◆ Records for the task:

==============================

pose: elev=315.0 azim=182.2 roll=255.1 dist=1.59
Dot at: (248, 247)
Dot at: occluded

==============================

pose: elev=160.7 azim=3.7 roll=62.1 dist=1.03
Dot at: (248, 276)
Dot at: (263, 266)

==============================

Copy out everything from the line containing "pose: elev=315.0 azim=182.2" down to the line containing "Dot at: occluded", changing "dist" to "distance" and keeping all else the same.

pose: elev=315.0 azim=182.2 roll=255.1 distance=1.59
Dot at: (248, 247)
Dot at: occluded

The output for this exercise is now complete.